Sortons le gros marker rouge pour tracer une ligne de démarcation parmi cette flottille très énervée. A ma droite, bien entendu, les tenants d’un retour à l’ordre et à la justice (et accessoirement à une économie saine et profitable) : deux navires amiraux, l’industrie culturelle qui s’estime spoliée et le gouvernement qui estime nécessaire de restaurer un état de droit, de défendre des emplois et de protéger les conditions de vie des artistes. A cela il faut ajouter quantité d’embarcations aux puissances de feu variées : les sociétés de gestion des droits d’auteurs qui s’estiment à la fois spoliées et responsable des conditions de vie de ces mêmes artistes, quelques uns de ces mêmes artistes qui vivent de leurs droits, etc…
A ma gauche, les tenants d’un accès sans limite à la culture, : 35% des français, selon un sondage, copient illégalement donc on peut penser qu’ils y sont favorables, des associations de défense du consommateur, la majorité des internautes actifs de type web 2.0, les partis de gauche et même du centre, la quasi totalité des moins de 30 ans, les enfants (oui les enfants ne comprennent absolument pas pourquoi ils ne peuvent pas regarder le dernier Disney pas encore en DVD alors qu’il suffit de le télécharger sur Internet comme la copine, et essayez donc d’expliquer la règle des dates de sortie, le droit d’auteur, etc… dans ces circonstances). A la périphérie de ce front, tantôt tirant quelques salves depuis les brumes lointaines, tantôt plaçant des torpilles sous les quilles de la flotte de tribord mais envoyant des émissaires par prudence : les FAI qui ont beaucoup à perdre ou plutôt à dépenser dans cette affaire. Puisqu’en définitive ils seront chargés du sale boulot. Surveiller, filtrer, dénoncer, couper. Leurs clients.

Au jeu de la schizophrénie qui va gagner ?

Les FAI devant dénoncer leurs clients.

Le gouvernement devant mécontenter ses électeurs.

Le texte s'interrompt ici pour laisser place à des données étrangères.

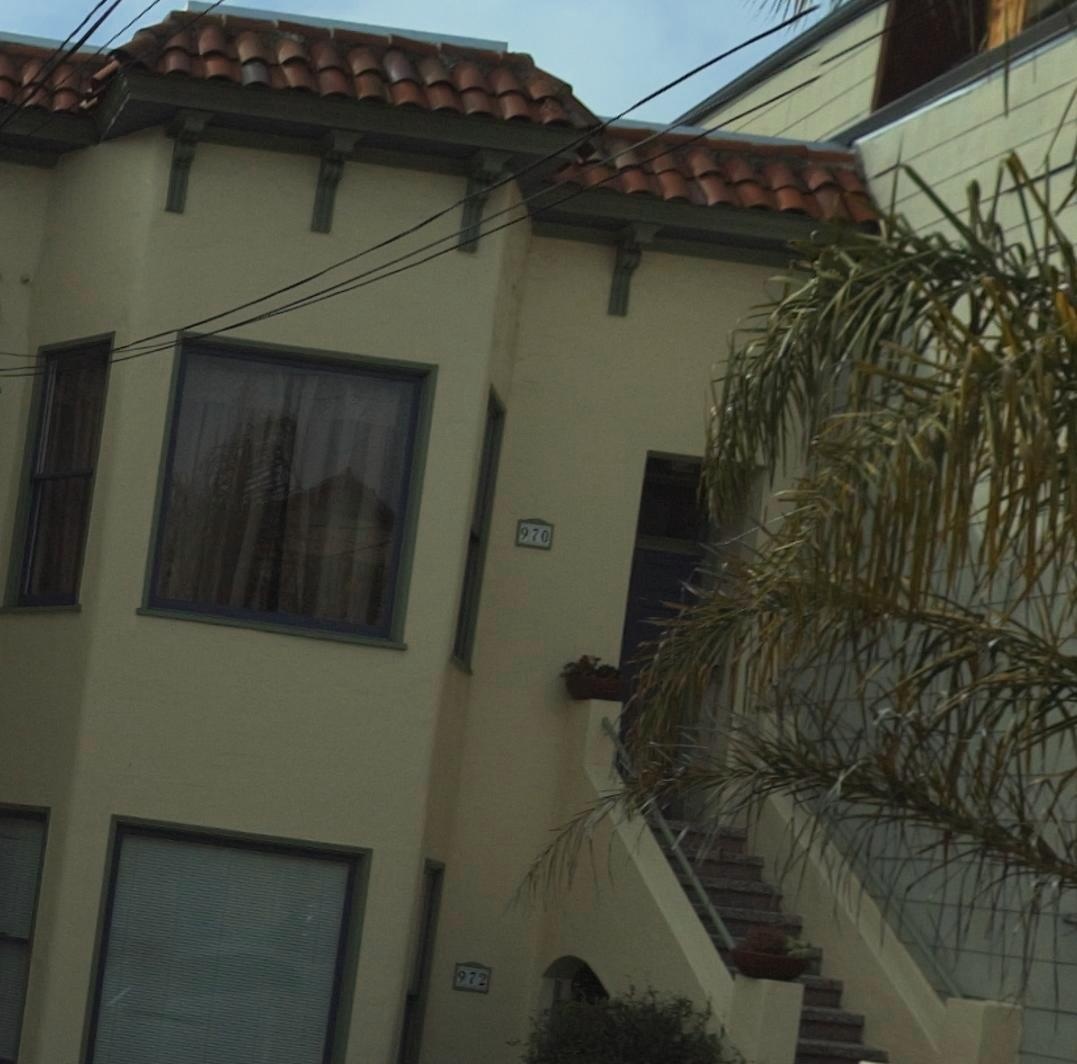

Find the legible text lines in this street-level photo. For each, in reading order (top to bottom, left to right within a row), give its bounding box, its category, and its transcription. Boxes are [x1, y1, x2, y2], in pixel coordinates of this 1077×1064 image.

Les industriels de la culture faisant payer au prix fort la continuité d’un modèle économique basé sur la vente de CD ou DVD alors qu’aucun jeune de moins de 25 ans n’en achète plus tellement c’est incommode et dépassé.

Les artistes… du moins certains artistes qui considèrent leurs fans comme des criminels.

Personne ne sortira indemne de cette bataille, ni la population qui se verra imposer toutes sortes de contraintes pour justifier de son innocence, ni les industriels qui verront leur chiffre d’affaire continuer une chute inexorable, ni les FAi qui apparaitront comme des intermédiaire du pouvoir et devront avancer les coûts d’investissements dont ils ne seront jamais remboursés, ni les cellules pensantes du Ministère de la Culture qui font chaque jour la démonstration d’un amateurisme ahurissant (on contrôle les ordinateurs, et aussi les box, et le wifi, euh… c’est pas suffisant, alors les disques durs, demain quoi d’autre ?)…

Ah, si ! Un seul sortira totalement indemne de toute cette bataille. Le pirate, le vrai. Celui qui accède aux réseaux les plus fermés, celui qui connait toutes les astuces pour tromper les mouchards, celui qui va faire accuser à sa place son voisin de palier en lui usurpant son identité. Et ils vont prospérer les pirates. Toujours plus nombreux. Et méritant enfin leur nom.